What's going on? Am I depressed?
(1) Dear Alice,
How can you tell if you are psychologically depressed? How do you ask? What if you are only depressed sometimes? I am a first-year psychology student, I live in college, and I seem to be having plenty of mood swings lately. I used to be very bubbly and enthusiastic and happy and relaxed all the time, but lately, I've just been edgy and sad, and I cry a lot. What's going on? I've been at university now for nine months. I'm only seventeen, and I live away from home (and I'm happy about that). I still have fun sometimes, and I get involved a lot, but then something will happen and I just bomb. I feel helpless and useless and angry because I am unappreciated. It annoys my friends and that makes me feel even worse. What's going on?
(2) Dear Alice,
How do I know if I am depressed and need help? For about a year now, I have been easily irritated, angry, I cry when something sad or happy happens, I have lost seven pounds (last year), sometimes I have a hard time sleeping at night. I go over everything I did wrong in a day, and I have a hard time trying to concentrate on reading. I have wanted to mention this to my doctor, but I am very shy about it.

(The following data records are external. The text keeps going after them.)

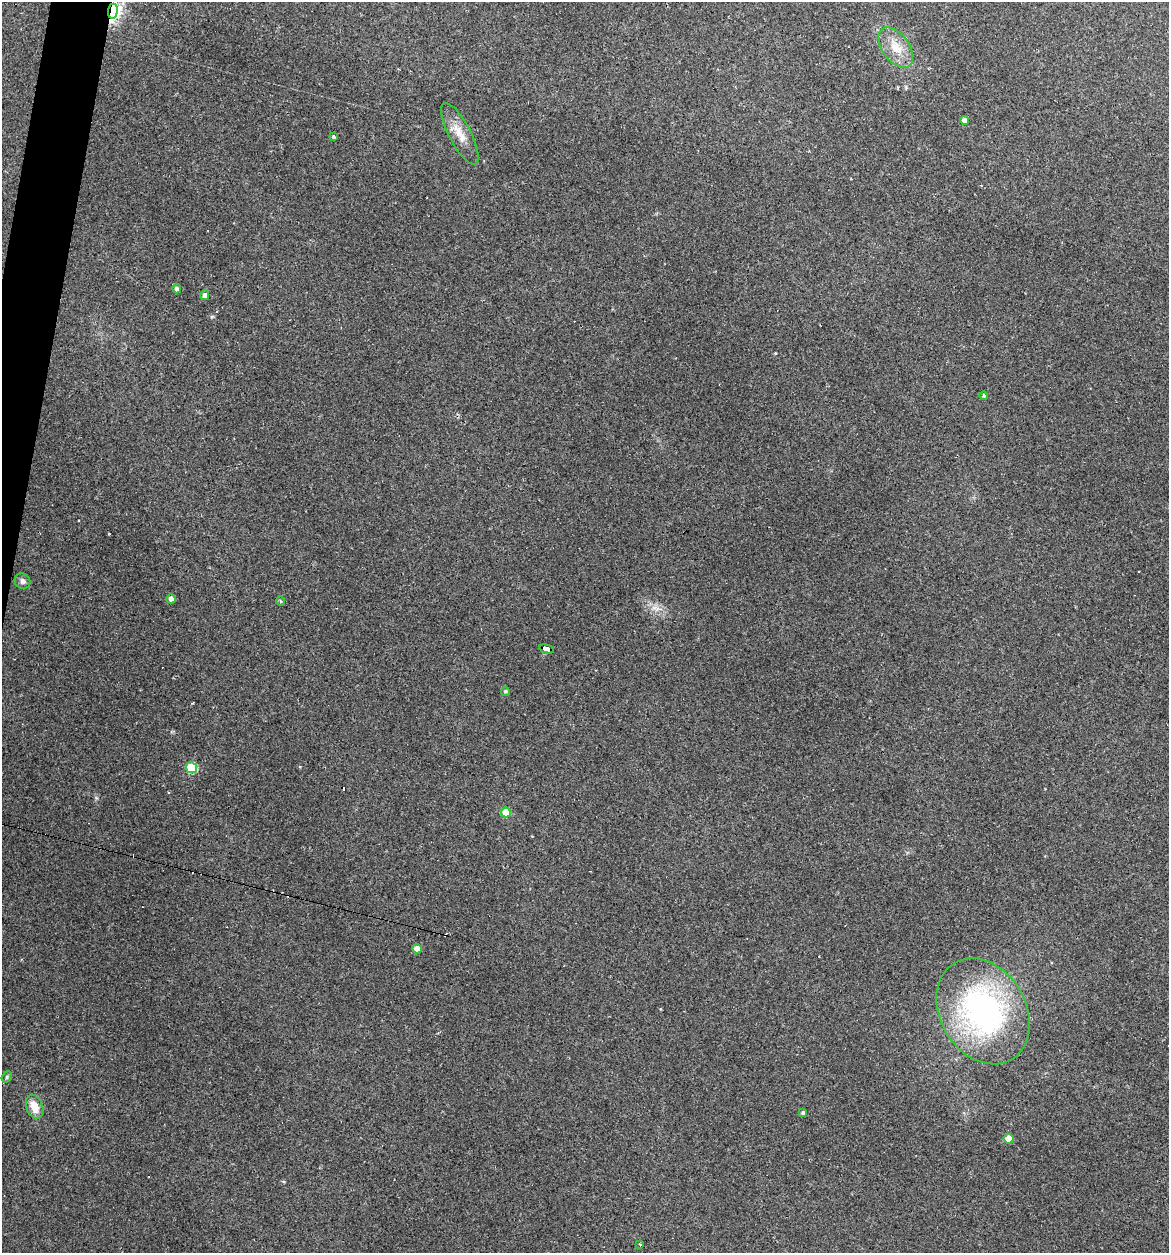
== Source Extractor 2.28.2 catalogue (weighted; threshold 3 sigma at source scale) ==
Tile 11 of 4 x 4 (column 3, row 3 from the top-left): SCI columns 2453-3619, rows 1252-2502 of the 5029 x 5032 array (HDU 1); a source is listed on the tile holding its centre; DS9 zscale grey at full resolution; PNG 1171 x 1255 px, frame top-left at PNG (2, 2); each listed source drawn as its Kron ellipse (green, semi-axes under 4 px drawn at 4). Shown black and unused: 2% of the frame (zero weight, under 2 of 3 exposures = <1% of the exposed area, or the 3 px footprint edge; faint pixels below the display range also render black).
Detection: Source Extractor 2.28.2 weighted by HDU 2 'WHT'; one run over the whole footprint, this tile lists its part. Background 0.137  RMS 0.007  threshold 0.0314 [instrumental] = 3 sigma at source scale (4.5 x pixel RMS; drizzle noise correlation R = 1.50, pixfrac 1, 0.05/0.05 arcsec/px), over >= 5 px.
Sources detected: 29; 7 cosmic-ray / hot-pixel residue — neither listed nor drawn; the other 22 listed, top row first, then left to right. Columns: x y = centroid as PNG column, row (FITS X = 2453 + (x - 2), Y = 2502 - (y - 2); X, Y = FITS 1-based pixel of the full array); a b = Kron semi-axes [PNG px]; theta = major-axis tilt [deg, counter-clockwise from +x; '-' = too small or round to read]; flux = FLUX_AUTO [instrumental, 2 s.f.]
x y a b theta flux
113 11 7 5 84 260
896 47 23 13 -53 14
965 120 4 4 - 4.3
460 134 34 11 -62 11
334 136 4 3 - 1.2
177 289 4 4 - 2.4
205 295 4 4 - 3.3
984 396 4 4 - 1.1
22 581 8 7 - 2.6
171 599 4 4 - 3.3
280 601 5 3 - 0.88
547 649 7 4 -15 52
505 691 4 4 - 1.2
192 768 5 5 - 43
506 812 5 5 - 18
417 949 5 4 - 7.1
983 1011 56 43 -59 170
7 1077 6 5 - 1.2
35 1107 12 8 -70 10
803 1113 4 3 - 1.4
1008 1139 5 5 - 11
640 1244 3 2 - 0.66
Overlapping masked pixels (flux is a lower limit): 2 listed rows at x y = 113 11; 547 649
Isophote crosses this tile's border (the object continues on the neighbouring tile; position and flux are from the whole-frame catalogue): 1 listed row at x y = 113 11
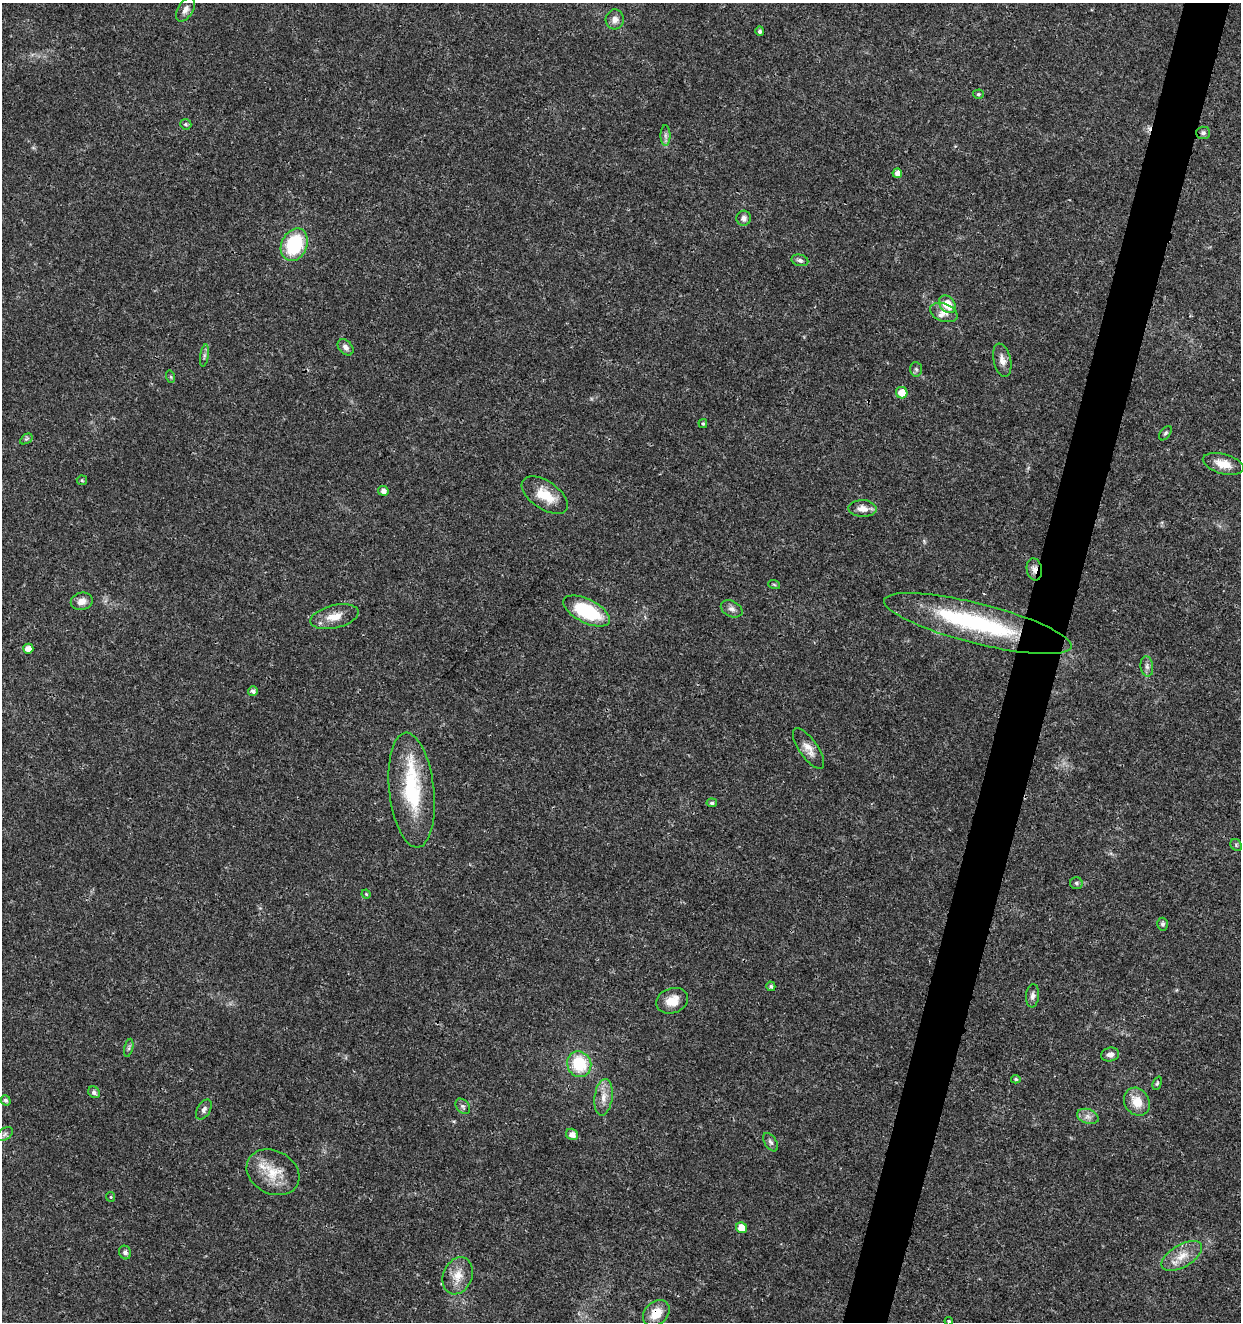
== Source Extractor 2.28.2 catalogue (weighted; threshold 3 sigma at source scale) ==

He says I am physically healthy. I have tried exercising, and taking warm baths to help me feel better. What is wrong with me?
Dear Reader #1 and Helpless,
The word “depression” seems to be thrown around left and right these days, doesn’t it? (“I’m so depressed that the dining hall is out of fries!”). But for those actually experiencing depressed feelings it can be quite a heavy burden to bear, not only for individuals but for society as a whole. In fact, about seven percent of Americans have major depressive disorder (often referred to as "depression"), and it’s one of the leading causes of disability worldwide. Of course, there’s a difference between feeling occasionally blue and being clinically depressed — nearly everyone goes through regular ups and downs, especially in a time of stress and transition, such as starting college. While taking some time to find your emotional footing following a stressful life event is perfectly normal, persistent and severe symptoms might warrant a more thorough evaluation. And, because depression is one of several possible reasons you may be feeling down in the dumps, the only way to truly know what’s going on is by talking with a health care provider.
After evaluating you for any physical underlying causes of feeling down — through a physical examination and tests — you may be connected with a mental health professional who would then be able to evaluate you for psychological conditions. Knowing the symptoms of major depressive disorder may be helpful, but before you jump to any conclusions, it's best to leave the diagnosing to the professionals. To help clarify the idea of going to see a provider, five or more of the following symptoms, persistently lasting at least two weeks may be a sign of depression:
- Depressed mood (or agitation, if you’re an adolescent)
- Loss of interest in most activities
- Unintended weight loss or change in appetite
- Insomnia (not sleeping) or hypersomnia (sleeping excessively)
- Psychomotor changes (e.g., inability to sit still or delayed reactions)
- Feelings of worthlessness or guilt
- Difficulty concentrating
- Recurrent thoughts of death or suicide
Major depressive disorder may not be the only cause of your recent blues. Reader #1, you mention that you’re a first-year at college —perhaps your depressed feelings are more a result of the abrupt transition to college rather than a mental illness? Hyperthyroidism or hypothyroidism (both involve the gland that produces several of your body’s essential hormones) are also two common physiological reasons for mood changes. Other mental health conditions that have similar symptoms include bipolar disorder, premenstrual dysphoric disorder, and substance dependence or withdrawal.
As you mention, Helpless, asking for help can be intimidating, or you may feel embarrassed. For starters, being open about what you’re going though by asking this question is a great first step, so kudos to you! When you’re ready to take that leap (and many people do take that leap), they may recommend a number of different treatment options depending on your specific needs, including counseling, medications, and self-care (e.g., building a social support network, physical activity, or avoiding drugs and alcohol).
Suffice it to say, feelings of depression can be confusing and frustrating, especially if you’re not sure exactly why you’re feeling that way. However, if your mood is disrupting your way of life or your interactions with family and friends, seeking support from a mental health professional may pave the way to figuring out what is going on and get you on the road to brighter days ahead.